Stranger than truth... It seems the my problem resulted from the OS not being able to find the swap partition(?) I performed the following process successfully:
1 - I transferred the drive partition layout from the original to the new drive using sfdisk (easier than doing it manually)
2 - I transferred the boot sector using dd as described earlier.
3 - I moved the / and /home partitions using g4l (Ghost for Linux) which is basically a menu driven dd process.
4 - I booted the new drive and received the same error re. my /home/ken directory not being available to me.
5 - I booted the live CD and made the following repairs:
- determine the UUID for partitions sda1, sda2, sda3, sda4 using sudo vol_id -u /dev/sda1 etc. and recorded these
mkdir /repair
mount /dev/sda1 /repair
I then examined fstab
sudo gedit /repair/etc/fstab
The UUIDs for sda1 (/) and sda3 (/home) matched as I had in effect copied them with dd.
The UUID for sda2 - the swap partition - did not match so I replaced the value in fstab with the value determined with vol_id -u.
The UUID for sda4 (/vmworld) also did not match as I had not restored any data to this partition for this test. I updated fstab for this one also while I was at it.

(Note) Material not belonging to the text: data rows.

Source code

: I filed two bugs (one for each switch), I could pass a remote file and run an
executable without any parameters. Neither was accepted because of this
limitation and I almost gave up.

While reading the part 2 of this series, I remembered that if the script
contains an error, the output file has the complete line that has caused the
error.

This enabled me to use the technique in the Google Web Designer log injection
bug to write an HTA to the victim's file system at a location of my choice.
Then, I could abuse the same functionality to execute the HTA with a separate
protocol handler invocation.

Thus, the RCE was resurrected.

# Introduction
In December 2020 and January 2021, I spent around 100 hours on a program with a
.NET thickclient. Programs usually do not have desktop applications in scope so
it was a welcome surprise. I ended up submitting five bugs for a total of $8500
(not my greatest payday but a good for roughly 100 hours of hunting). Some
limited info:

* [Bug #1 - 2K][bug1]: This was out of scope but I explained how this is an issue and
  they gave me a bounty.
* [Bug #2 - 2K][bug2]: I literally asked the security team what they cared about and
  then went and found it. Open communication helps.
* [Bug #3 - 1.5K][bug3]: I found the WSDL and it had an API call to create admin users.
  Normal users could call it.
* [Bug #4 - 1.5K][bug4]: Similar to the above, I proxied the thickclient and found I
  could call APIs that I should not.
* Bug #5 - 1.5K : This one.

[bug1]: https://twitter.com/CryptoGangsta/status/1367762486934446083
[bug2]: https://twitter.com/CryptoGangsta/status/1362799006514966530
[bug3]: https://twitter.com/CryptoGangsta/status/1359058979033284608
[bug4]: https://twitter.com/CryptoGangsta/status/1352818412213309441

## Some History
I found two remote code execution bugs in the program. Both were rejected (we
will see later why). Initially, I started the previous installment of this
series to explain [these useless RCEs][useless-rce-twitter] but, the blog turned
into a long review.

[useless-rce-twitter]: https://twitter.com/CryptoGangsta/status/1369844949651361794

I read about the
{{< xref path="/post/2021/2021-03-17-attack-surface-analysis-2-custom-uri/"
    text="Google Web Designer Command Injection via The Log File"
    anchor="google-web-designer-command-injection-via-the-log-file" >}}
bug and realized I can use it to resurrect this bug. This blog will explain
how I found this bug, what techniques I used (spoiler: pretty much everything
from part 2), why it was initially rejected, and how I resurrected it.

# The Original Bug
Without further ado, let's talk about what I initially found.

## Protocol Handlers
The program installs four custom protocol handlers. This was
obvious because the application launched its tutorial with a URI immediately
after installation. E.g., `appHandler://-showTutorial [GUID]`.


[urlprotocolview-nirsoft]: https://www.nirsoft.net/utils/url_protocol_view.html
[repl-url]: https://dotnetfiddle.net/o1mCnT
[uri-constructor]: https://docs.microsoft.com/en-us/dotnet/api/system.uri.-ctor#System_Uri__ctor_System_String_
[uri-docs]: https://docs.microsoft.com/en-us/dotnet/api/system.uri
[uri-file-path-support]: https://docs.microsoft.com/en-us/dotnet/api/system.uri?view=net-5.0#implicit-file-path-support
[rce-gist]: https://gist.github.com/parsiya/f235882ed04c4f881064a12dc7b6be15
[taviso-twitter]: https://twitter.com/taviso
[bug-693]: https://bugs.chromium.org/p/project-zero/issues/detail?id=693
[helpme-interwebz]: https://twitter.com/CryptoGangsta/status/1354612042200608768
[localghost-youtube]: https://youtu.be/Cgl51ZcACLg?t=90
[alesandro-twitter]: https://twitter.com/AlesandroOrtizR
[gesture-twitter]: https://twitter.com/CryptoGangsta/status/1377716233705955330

After rebooting to the new hard drive I was good to go. The /vmworld file system was available although I had to change permissions on it so I could copy my virtual box files back. Honestly I do not recall formatting this partition(?) I intentionally did NOT format the other 3 in this test. Perhaps sfdisk also copies the format - I will have to look that up.
So I now have a proven cold iron backup and restore process. Time to do some more experimenting with Ubuntu as I know how to recover from whatever disasters I might create.